We are interested in assessing the population intervention direct effect and the population intervention indirect effect, based on the effect decomposition of the population intervention effect introduced in Dı́az and Hejazi (2020).
To proceed, we’ll use as our running example a simple data set from
an observational study of the relationship between BMI and kids
behavior, distributed as part of the mma
R package
on CRAN. First, let’s load the packages we’ll be using and set a
seed; then, load this data set and take a quick look at it
# preliminaries
library(data.table)
library(dplyr)
library(tidyr)
library(sl3)
library(medshift)
library(mma)
set.seed(429153)
# load and examine data
data(weight_behavior)
dim(weight_behavior)
## [1] 691 15
## bmi age sex race numpeople car gotosch snack tvhours cmpthours
## 1 18.20665 12.2 F OTHER 5 3 2 1 4 0
## 2 22.78401 12.8 M OTHER 4 3 2 1 4 2
## 3 19.60725 12.6 F OTHER 4 2 4 2 NA NA
## 4 25.56754 12.1 M OTHER 2 3 2 1 0 2
## 5 15.07408 12.3 M OTHER 4 1 2 1 2 1
## 6 22.98338 11.8 M OTHER 4 1 1 1 4 3
## cellhours sports exercises sweat overweigh
## 1 0 2 2 1 0
## 2 0 1 8 2 0
## 3 NA <NA> 4 2 0
## 4 0 2 9 1 1
## 5 3 1 12 1 0
## 6 2 1 1 1 0
The documentation for the data set describes it as a “database obtained from the Louisiana State University Health Sciences Center, New Orleans, by Dr. Richard Scribner. He explored the relationship between BMI and kids behavior through a survey at children, teachers and parents in Grenada in 2014. This data set includes 691 observations and 15 variables.”
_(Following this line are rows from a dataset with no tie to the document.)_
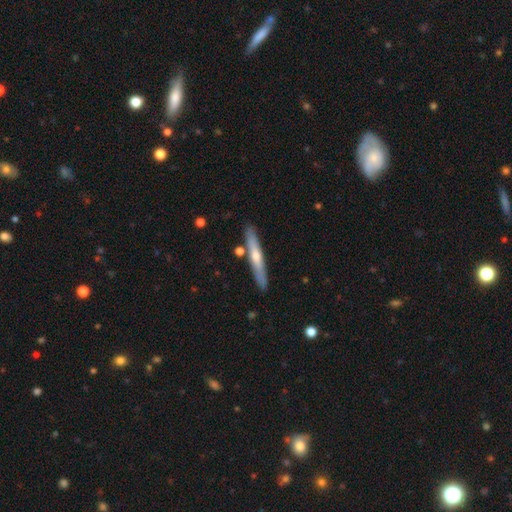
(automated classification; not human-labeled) smooth-or-featured: featured or disk: 51% | smooth: 44% | star or artifact: 5%
  disk-edge-on: yes: 92% | no: 8%
  merging: none: 86% | minor disturbance: 9% | merger: 3% | major disturbance: 2%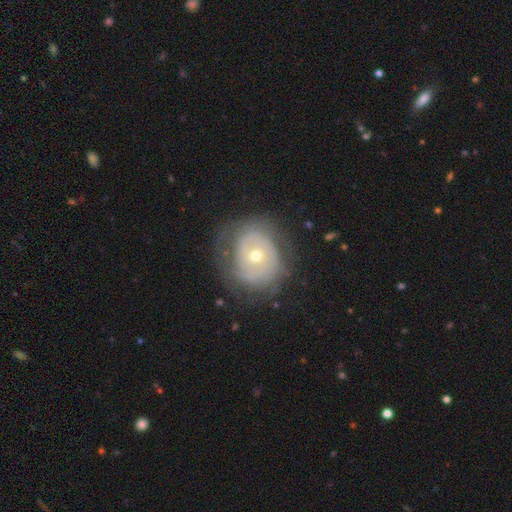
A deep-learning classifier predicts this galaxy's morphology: Overall: featured or disk (67%). Edge-on disk: no (96%). Bar: no (80%). Spiral arms: yes (66%; no 34%). Bulge size: small (52%; moderate 45%). Merging: none (64%).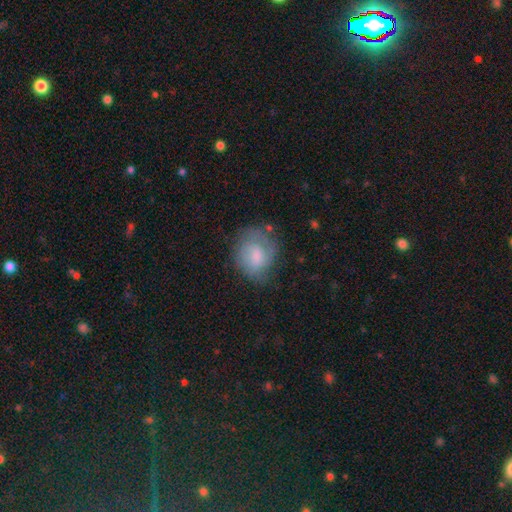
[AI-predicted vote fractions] smooth-or-featured: smooth: 58% | featured or disk: 34% | star or artifact: 8%
  how-rounded: round: 61% | in between: 38% | cigar-shaped: 1%
  merging: none: 54% | minor disturbance: 28% | major disturbance: 15% | merger: 2%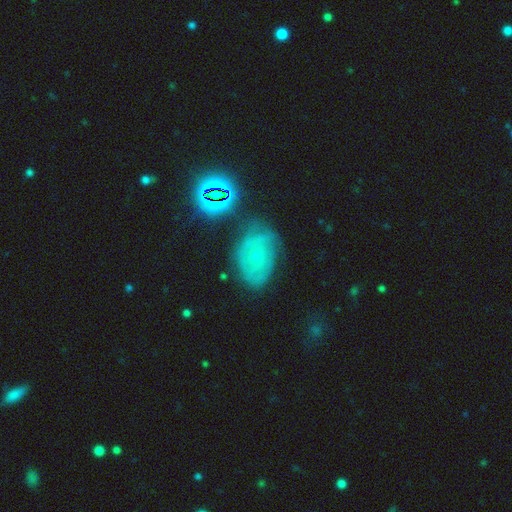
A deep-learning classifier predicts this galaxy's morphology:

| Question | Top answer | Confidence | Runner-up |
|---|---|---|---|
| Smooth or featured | featured or disk | 52% | smooth (26%) |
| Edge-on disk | no | 96% | yes (4%) |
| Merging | none | 61% | minor disturbance (24%) |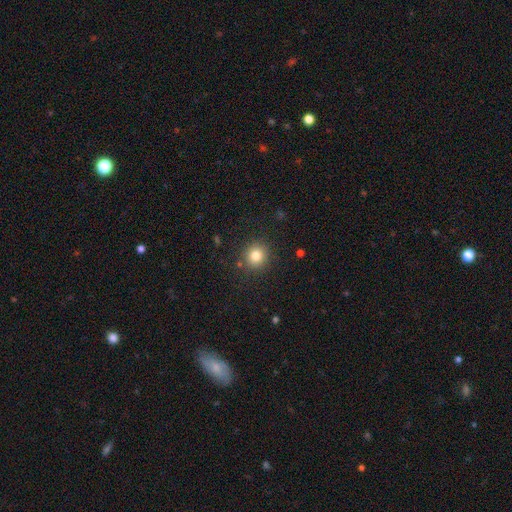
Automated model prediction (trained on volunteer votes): Smooth or featured: smooth — 81% (star or artifact — 12%)
How rounded: round — 91% (in between — 8%)
Merging: none — 87% (minor disturbance — 8%)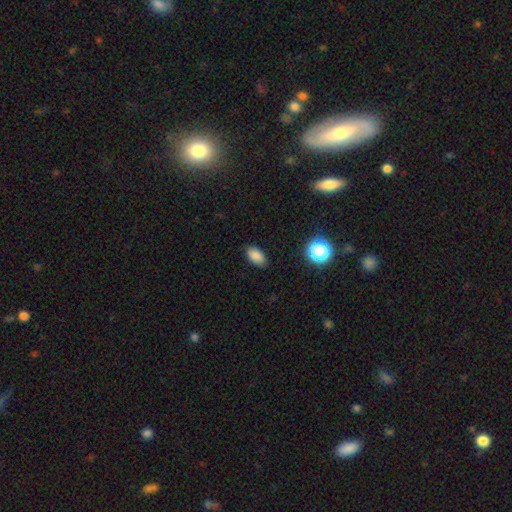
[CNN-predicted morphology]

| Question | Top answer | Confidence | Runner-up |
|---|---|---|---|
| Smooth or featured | smooth | 85% | star or artifact (10%) |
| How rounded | in between | 92% | round (6%) |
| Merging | none | 86% | minor disturbance (11%) |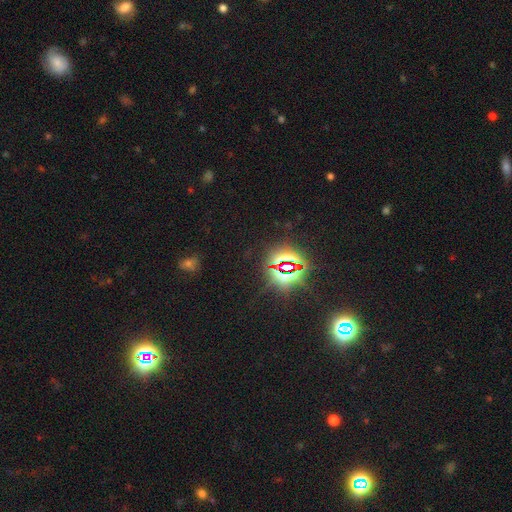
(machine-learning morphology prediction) Smooth or featured?
  - star or artifact: 79% *
  - smooth: 14%
  - featured or disk: 7%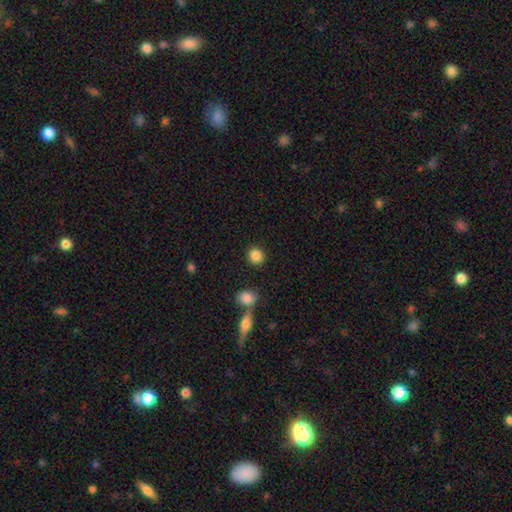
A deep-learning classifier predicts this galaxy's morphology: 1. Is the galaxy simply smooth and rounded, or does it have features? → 86% smooth, 9% star or artifact, 4% featured or disk.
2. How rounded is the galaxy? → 85% round, 14% in between, 1% cigar-shaped.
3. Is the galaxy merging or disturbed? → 88% none, 6% minor disturbance, 4% merger, 2% major disturbance.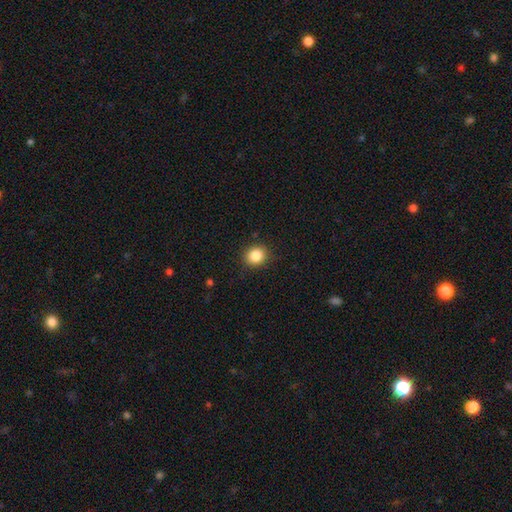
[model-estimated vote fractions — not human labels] smooth 86%, star or artifact 10%, featured or disk 4%. Down the decision tree: how rounded — round (84%); merging — none (89%).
Unfortunately, the data set contains a few observations with missing values. As these are unrelated to the object of our analysis, we’ll simply remove these for the time being. Note that in a real data analysis, we might consider strategies to fully make of the observed data, perhaps by imputing missing values. For now, we simply remove the incomplete observations, resulting in a data set with fewer observations but much the same structure as the original:
## [1] 567 15
## bmi age sex race numpeople car gotosch snack tvhours cmpthours
## 1 18.20665 12.2 F OTHER 5 3 2 1 4 0
## 2 22.78401 12.8 M OTHER 4 3 2 1 4 2
## 3 25.56754 12.1 M OTHER 2 3 2 1 0 2
## 4 15.07408 12.3 M OTHER 4 1 2 1 2 1
## 5 22.98338 11.8 M OTHER 4 1 1 1 4 3
## 6 19.15658 12.1 F OTHER 3 3 2 1 0 0
## cellhours sports exercises sweat overweigh
## 1 0 1 2 1 0
## 2 0 0 8 2 0
## 3 0 1 9 1 1
## 4 3 0 12 1 0
## 5 2 0 1 1 0
## 6 1 0 1 3 0
For the analysis of this observational data set, we focus on the
effect of participating in a sports team (sports
) on the
BMI of children (bmi
), taking several related covariates as
mediators (snack
, exercises
,
overweigh
) and all other collected covariates as potential
confounders. Considering an NPSEM, we separate the observed variables
from the data set into their corresponding nodes as follows
Y <- weight_behavior_complete$bmi
A <- weight_behavior_complete$sports
Z <- weight_behavior_complete %>%
select(snack, exercises, overweigh)
W <- weight_behavior_complete %>%
select(age, sex, race, numpeople, car, gotosch, tvhours, cmpthours,
cellhours, sweat)
Finally, in our analysis, we consider an incremental propensity score intervention (IPSI), as first proposed by Kennedy (2018), wherein the odds of participating in a sports team is modulated by some fixed amount (0 ≤ δ ≤ ∞) for each individual. Such an intervention may be interpreted as the effect of a school program that motivates children to participate in sports teams. To exemplify our approach, we postulate a motivational intervention that triples the odds of participating in a sports team for each individual:
To easily incorporate ensemble machine learning into the estimation
procedure, we rely on the facilities provided in the sl3
R package (coyle2020sl3?). For a complete
guide on using the sl3
R package, consider consulting https://tlverse.org/sl3,
or https://tlverse.org
(and https://github.com/tlverse) for the tlverse
ecosystem, of which sl3
is a major part. We construct an
ensemble learner using a handful of popular machine learning algorithms
below
# SL learners used for continuous data (the nuisance parameter M)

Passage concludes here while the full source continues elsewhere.